• **PROMPT**
An exact repetition of the data below, without images, is the expected answer.

• **DATA**
Start of Block

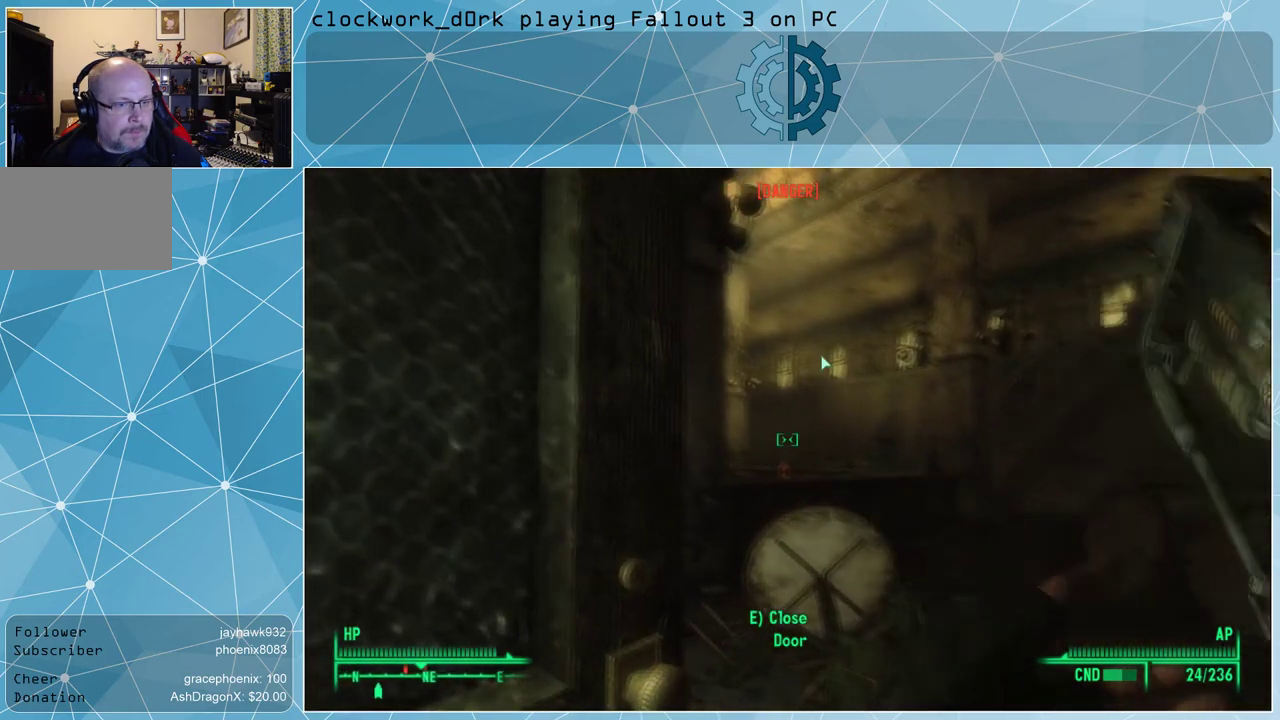
{"keys": [], "mouse": [], "events": []}
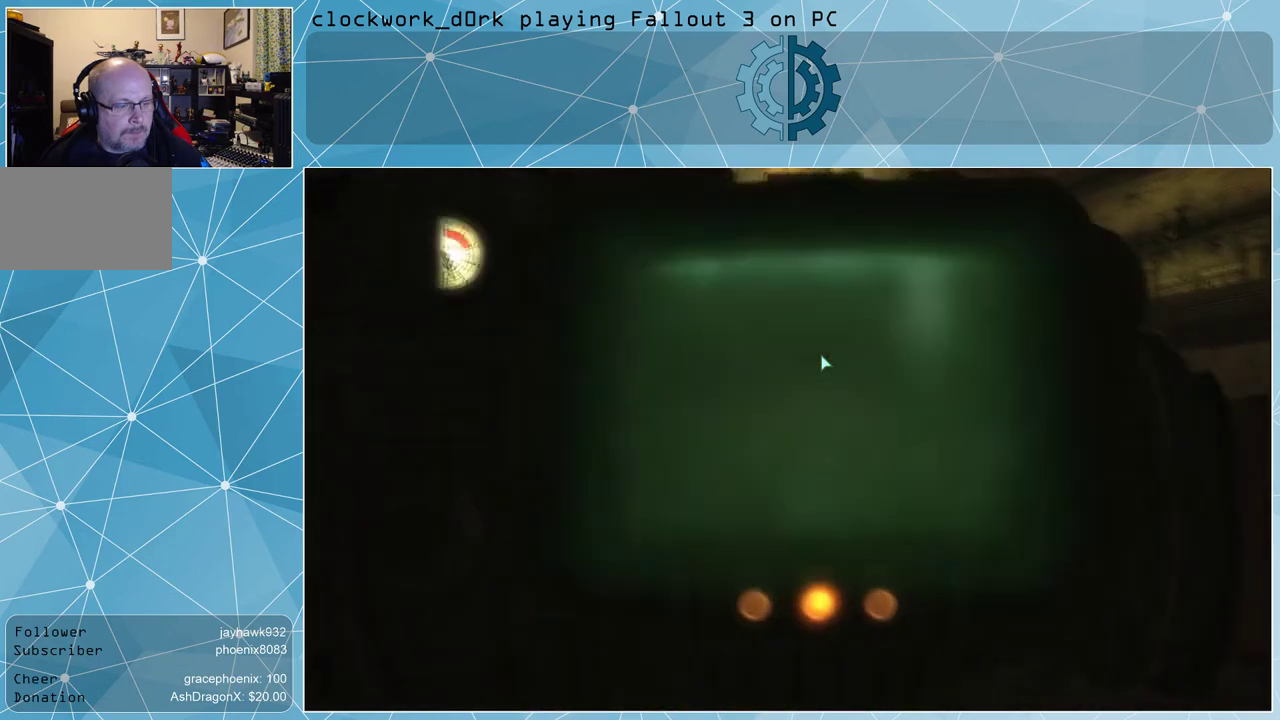
{"keys": [], "mouse": [], "events": []}
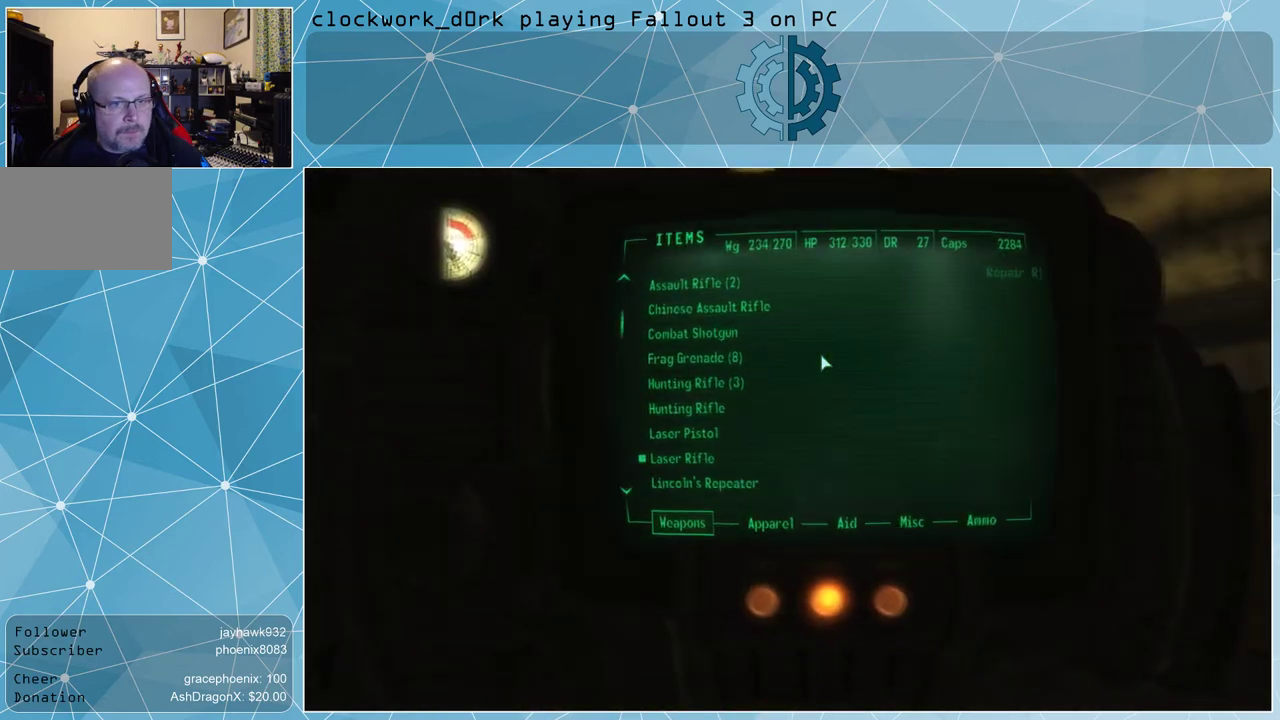
{"keys": [], "mouse": [], "events": []}
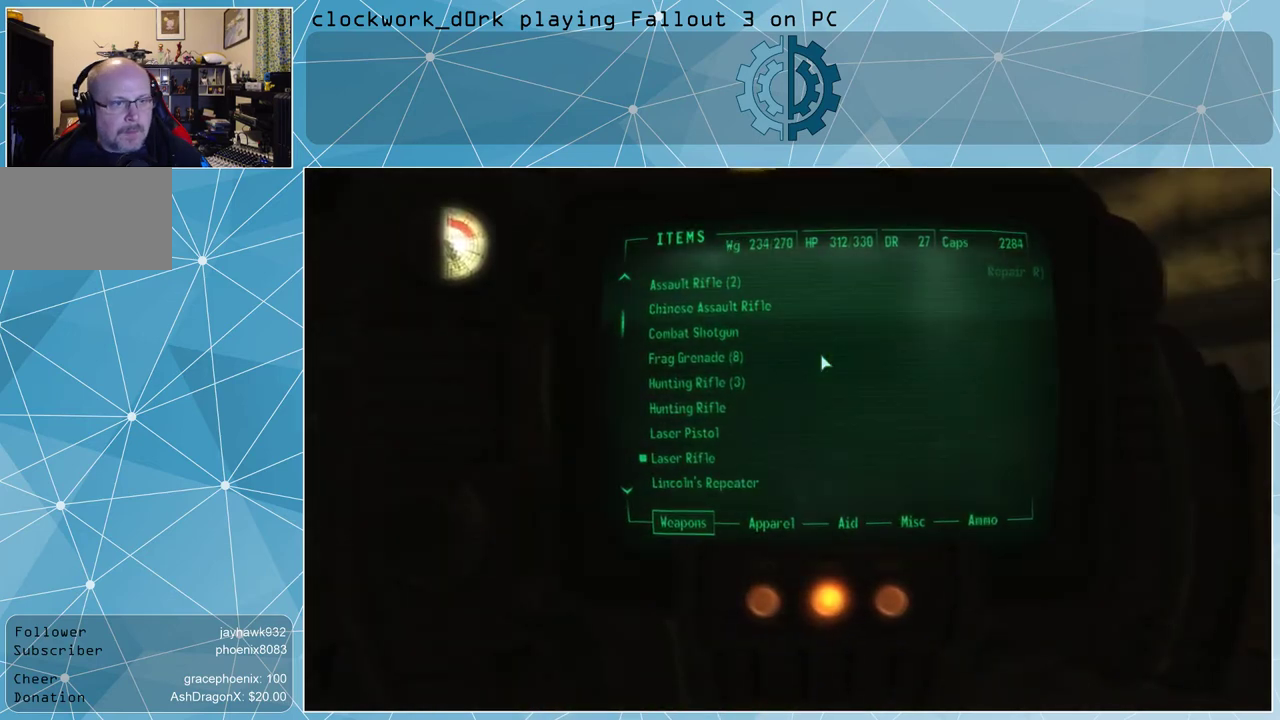
{"keys": [], "mouse": [], "events": []}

End of Block

• **ANSWER BOX**
{"keys": [], "mouse": [], "events": []}
{"keys": [], "mouse": [], "events": []}
{"keys": [], "mouse": [], "events": []}
{"keys": [], "mouse": [], "events": []}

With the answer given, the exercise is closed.